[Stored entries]
----------------------------------------
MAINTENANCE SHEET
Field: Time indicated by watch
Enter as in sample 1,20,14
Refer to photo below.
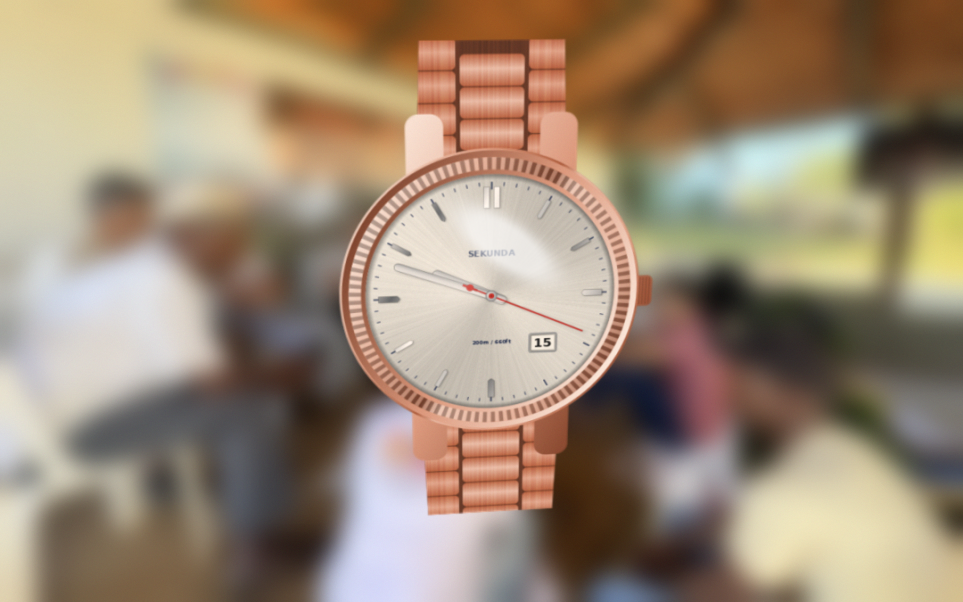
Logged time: 9,48,19
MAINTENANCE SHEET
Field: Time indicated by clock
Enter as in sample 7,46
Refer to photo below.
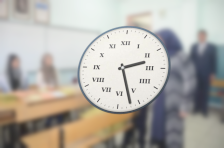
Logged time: 2,27
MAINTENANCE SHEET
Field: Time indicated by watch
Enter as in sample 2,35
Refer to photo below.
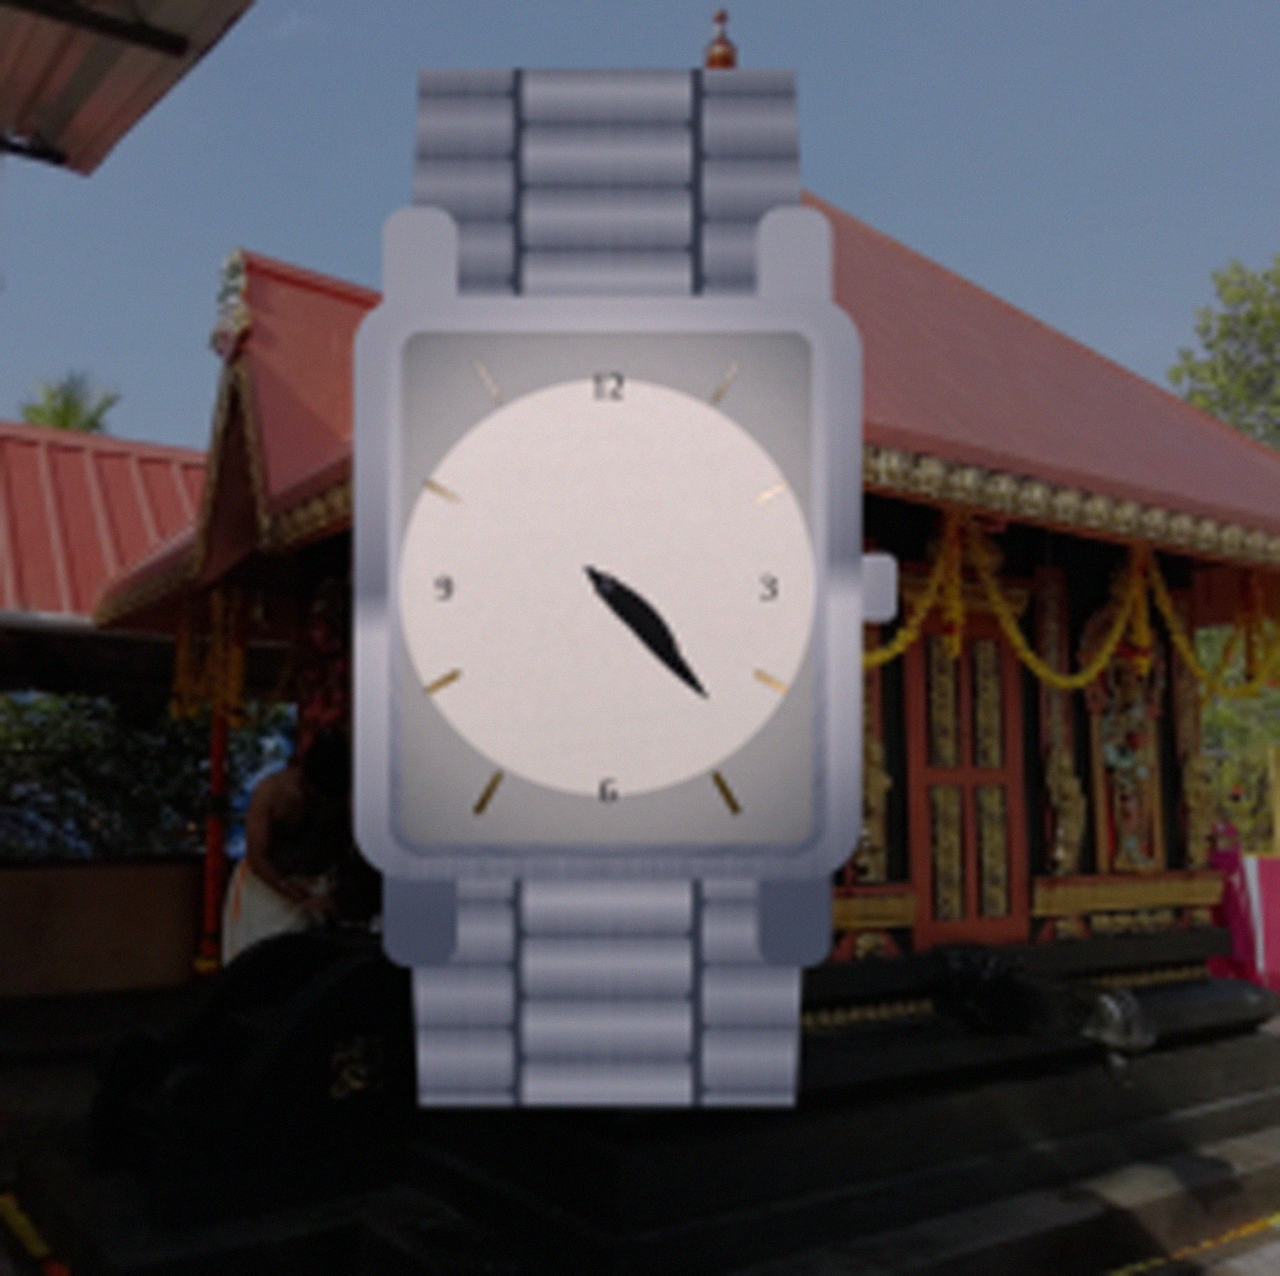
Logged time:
----------------------------------------
SET EXERCISE:
Convert every line of the records above into a Markdown table with the columns "No." and "Text," numbering each row and skipping blank lines. Omit the pictures.

REPLY:
| No. | Text |
|---|---|
| 1 | MAINTENANCE SHEET |
| 2 | Field: Time indicated by watch |
| 3 | Enter as in sample 1,20,14 |
| 4 | Refer to photo below. |
| 5 | Logged time: 9,48,19 |
| 6 | MAINTENANCE SHEET |
| 7 | Field: Time indicated by clock |
| 8 | Enter as in sample 7,46 |
| 9 | Refer to photo below. |
| 10 | Logged time: 2,27 |
| 11 | MAINTENANCE SHEET |
| 12 | Field: Time indicated by watch |
| 13 | Enter as in sample 2,35 |
| 14 | Refer to photo below. |
| 15 | Logged time: |